You can visit his blog here. There you will find a relatively recent article on the one subject that is probably more important in Mr. Millman’s rise to (relative) prominence than any other–the color of the Japanese Zero during the early days of World War II. You’ll find, if you read it carefully, that the information provided has two salient characteristics. One, it seems reasonable and the author presents confidence in his conclusions. Two, it is very difficult to determine, for a model builder, exactly what Mr. Millman has concluded.
The real question is whether this lack of a conclusion is the result of obscurity arising from the unfortunate mind-set of a true technician who is unable to bring it down to laymen’s terms, or, somewhat disturbingly perhaps, whether it is the result of a desire on the part of the author to deliberately keep his conclusions from being easily deduced by people like you and me.
I don’t know. But if writing in the florid way I’m doing right now is any indication of a hidden agenda, then baby, it’s the latter.
Mr. Millman never seems to get the point, even after he has spent several years making it. I still do not know what color he believes those Zero-sens were. I’m not entirely certain that he knows. But I do know that he has published at least one book on the subject and has offered several on-line publications for purchase that, apparently, provide the missing information.
But I don’t know because I haven’t bought the books. This is a review of his blog, and as far as I can tell, it’s a blog that specializes in escorting the reader upstairs to the “VIP” room where one is presented with a very different menu where the prices are ten times as high.
I can’t help it. I believe, deep in my heart, that Mr.
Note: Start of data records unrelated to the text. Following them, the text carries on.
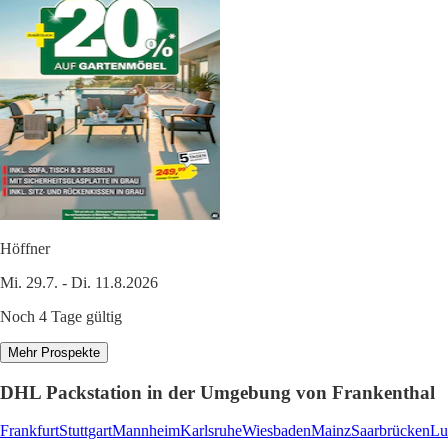
Höffner
Mi. 29.7. - Di. 11.8.2026
Noch 4 Tage gültig
Mehr Prospekte
DHL Packstation in der Umgebung von Frankenthal
Frankfurt
Stuttgart
Mannheim
Karlsruhe
Wiesbaden
Mainz
Saarbrücken
Lu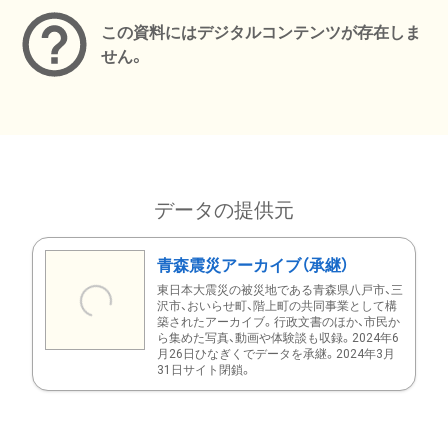
この資料にはデジタルコンテンツが存在しま
せん。
データの提供元
青森震災アーカイブ（承継）
東日本大震災の被災地である青森県八戸市、三
沢市、おいらせ町、階上町の共同事業として構
築されたアーカイブ。行政文書のほか、市民か
ら集めた写真、動画や体験談も収録。2024年6
月26日ひなぎくでデータを承継。2024年3月
31日サイト閉鎖。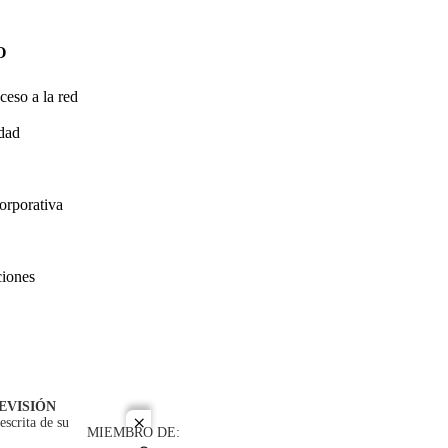
O
ceso a la red
idad
orporativa
ciones
EVISIÓN
escrita de su
close
MIEMBRO DE: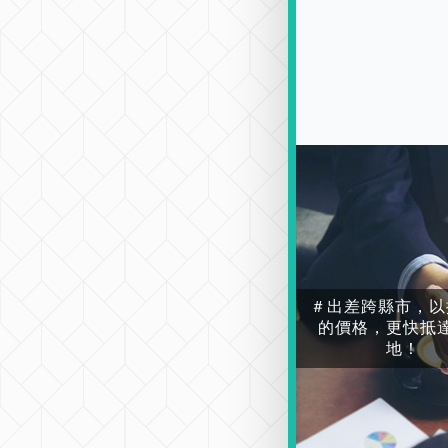
＃出差跨縣市，以
的價格，更快抵
地！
Millman knows something important, and that he wants to be paid to reveal it, but he doesn’t want to give the impression that he is a seller of information. He desperately wants to be a beloved old man of color research (having invented the role himself) but he also wants to get paid. The whole situation creates the feeling, when I’m reading anything written by Nicholas Millman, that I’m dealing with someone who can’t be trusted.
A person can be in the business of making money by any legal means, and remain respectable. One may also take on the role of mentor, guide and guru, and be considered well-meaning but perhaps slightly foolish. But a man who tries to do both will immediately stand out. If you say you’re helping to clarify things but you never really do, and you provide more and more products for sale all the while–then you’re acting like a con artist.
But now I have to be entirely forthcoming or I’ll be guilty of the same kind of thing that goes on in Aviation of Japan. I have a hidden agenda myself. I just cannot bring myself to like anything about Mr. Millman or his work. I find this blog to have a sinister quality. I think the author is up to no good, and even though I can’t see exactly what he’s up to–he’s up to something.
(I should point out that, from the standpoint of blogging artistry, that being able to create a blog that’s truly “sinister” is actually quite an accomplishment. Most blogs are just “I went to the store. I bought a can of peas. I saw a yellow cat.” A sinister blog is not an easy thing to make.)
I don’t like Aviation of Japan. The overall impression is just not right–after all, it doesn’t really contain much information about Japanese aviation. It just doesn’t. If you want good information about Japanese warplanes and how they were painted, I recommend the old site run by Jim Lansdale called “j-aircraft.com.” I’ll admit that I like Mr. Lansdale. I answered a difficult question for him once and he gave me a book.
Nick never gave me a book. In fact, he was mean to me on several occasions.
So there you have it. Buy me a book and you’re a good guy. Hurt me in a butt-like manner, and I write this about you. Be warned.